There are many other irregularities with how visually acuities were reported and analyzed. These irregularities are too esoteric to discuss in detail, but raise serious questions about the investigators’ ability to perform valid, unbiased analyses of their own data.
Conclusion: Incoherent design, haphazard conduct, selective reporting, uninterpretable results
Due to the incoherent design, the haphazard conduct, the flawed analysis, and selective reporting of results, SCOTS is not a reliable source of information about stem cell therapies for ocular disease.
Now that the investigators have completed a study with unreliable, but self-serving results, what do they do next?
SCOTS 2
Yes, just when you thought it was safe to seek medical care in Florida comes SCOTS 2. Clinicaltrials.gov lists SCOTS 2, featuring the same investigators, now with an additional site in Dubai. SCOTS 2 is virtually identical to SCOTS, the main difference is a bit more elaboration about Group 3. This seems to be documentation of the unwritten practices of the original SCOTS. SCOTS had a sample size of 300 patients (at about $20,000 per subject); SCOTS2 has a sample size of 500 subjects (at approximately $20,000 per subject.) Estimated starting and ending dates of SCOTS2 are 2016 and 2024, respectively.
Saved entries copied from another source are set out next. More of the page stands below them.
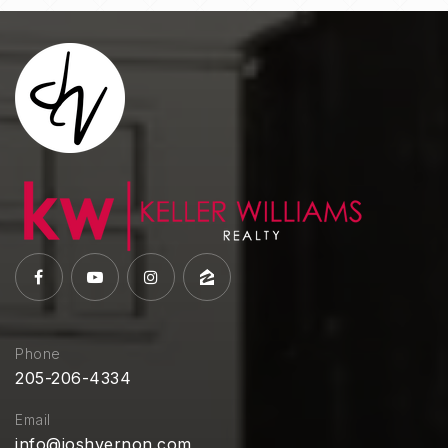
Phone
205-206-4334
Email
info@joshvernon.com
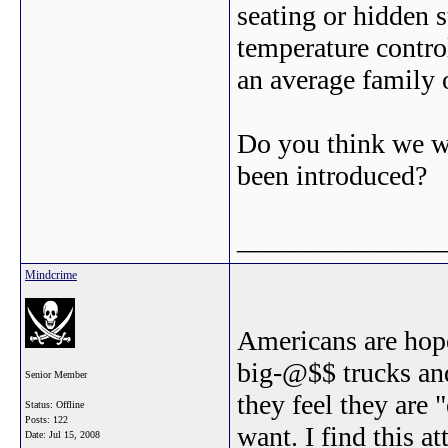
seating or hidden 
temperature control
an average family
Do you think we w
been introduced?
_______________
Mindcrime
Americans are hopel
big-@$$ trucks an
Senior Member
they feel they are 
Status: Offline
Posts: 122
want. I find this a
Date:
Jul 15, 2008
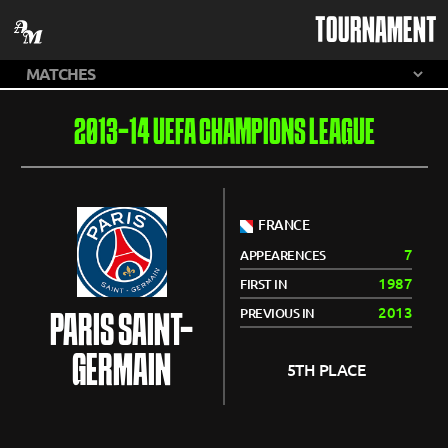
TOURNAMENT
2013-14 UEFA CHAMPIONS LEAGUE
FRANCE
7
APPEARENCES
1987
FIRST IN
2013
PREVIOUS IN
PARIS SAINT-
GERMAIN
5TH PLACE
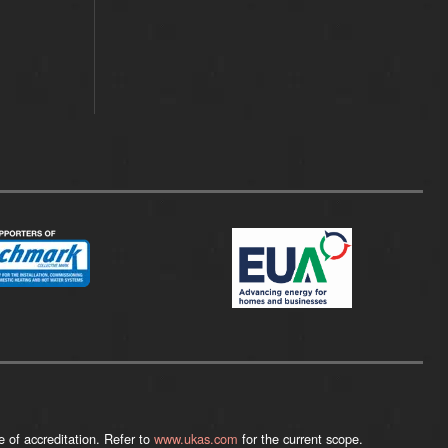
 of accreditation. Refer to
www.ukas.com
for the current scope.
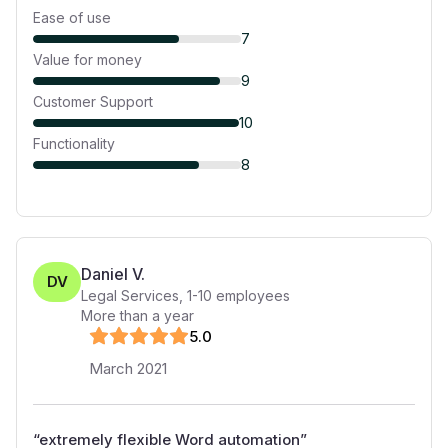
Ease of use
7
Value for money
9
Customer Support
10
Functionality
8
Daniel V.
DV
Legal Services
,
1-10
employees
More than a year
5
.0
March 2021
“
extremely flexible Word automation
”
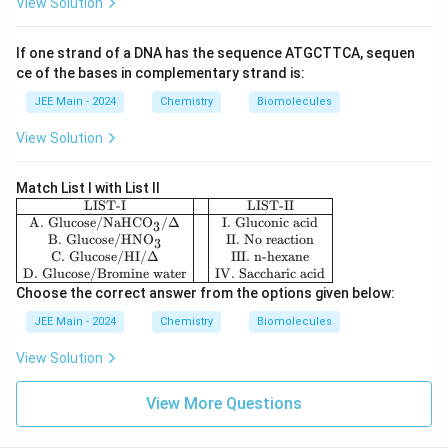
s g
View Solution
ono
ive
me
n
r)}
be
If one strand of a DNA has the sequence ATGCTTCA, sequen
\\
lo
ce of the bases in complementary strand is:
\hl
w
ine
:-}
JEE Main - 2024
Chemistry
Biomolecules
\te
xt
View Solution
{A.
Sta
rc
h}
Match List I with List II
&
\be
LIST-I
LIST-II
\te
gin
A. Glucose/NaHCO
/Δ
I. Gluconic acid
3
xt
{ar
B. Glucose/HNO
II. No reaction
3
{I.
ra
C. Glucose/HI/
Δ
III. n-hexane
nuc
y}
D. Glucose/Bromine water
IV. Saccharic acid
leot
{|c|
Choose the correct answer from the options given below:
id
c|c
e}
|}
JEE Main - 2024
Chemistry
Biomolecules
\\
\hl
\te
ine
View Solution
xt
\te
{B.
xt
Cel
{LI
View More Questions
lul
ST
os
-I}
e}
&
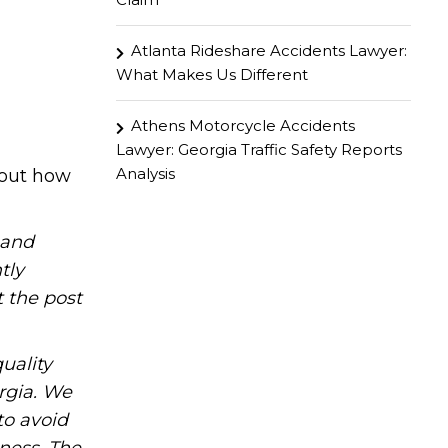
Atlanta Rideshare Accidents Lawyer:
What Makes Us Different
Athens Motorcycle Accidents
Lawyer: Georgia Traffic Safety Reports
Analysis
 out how
hand
tly
t the post
uality
rgia. We
to avoid
iness. The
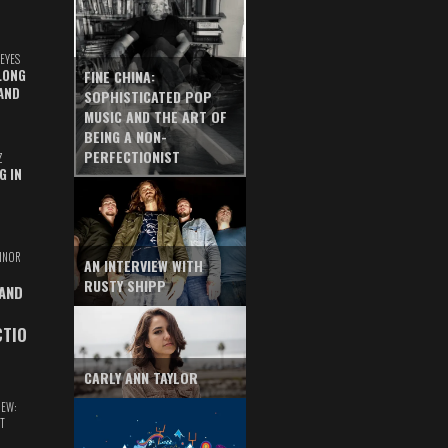
EYES
LONG
FINE CHINA:
AND
SOPHISTICATED POP
MUSIC AND THE ART OF
BEING A NON-
PERFECTIONIST
Z
G IN
INOR
AN INTERVIEW WITH
RUSTY SHIPP
 AND
CTIO
CARLY ANN TAYLOR
IEW:
T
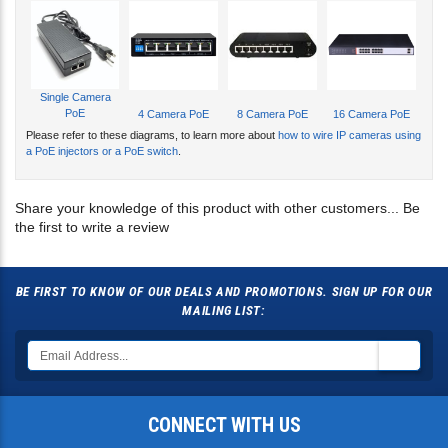
Single Camera
PoE
4 Camera PoE
8 Camera PoE
16 Camera PoE
Please refer to these diagrams, to learn more about
how to wire IP cameras using
a PoE injectors or a PoE switch
.
Share your knowledge of this product with other customers...
Be
the first to write a review
BE FIRST TO KNOW OF OUR DEALS AND PROMOTIONS. SIGN UP FOR OUR
MAILING LIST:
CONNECT WITH US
There are many questions I would like to ask the SCOTS investigators. Here are just a few.
- Was SCOTS optimally designed to establish the safety and efficacy of any of the 7 investigational stem cell treatment for ocular diseases?
- Where are the data regarding the other 200+ SCOTS patients?
- Did SCOTS adequately establish the safety and efficacy of stem cell treatment for ocular disease?
- If “no,” how do you justify doing an additional clinical trial using a failed study design?
- If “yes,” how do you justify doing an additional clinical trial for a question that has already been answered?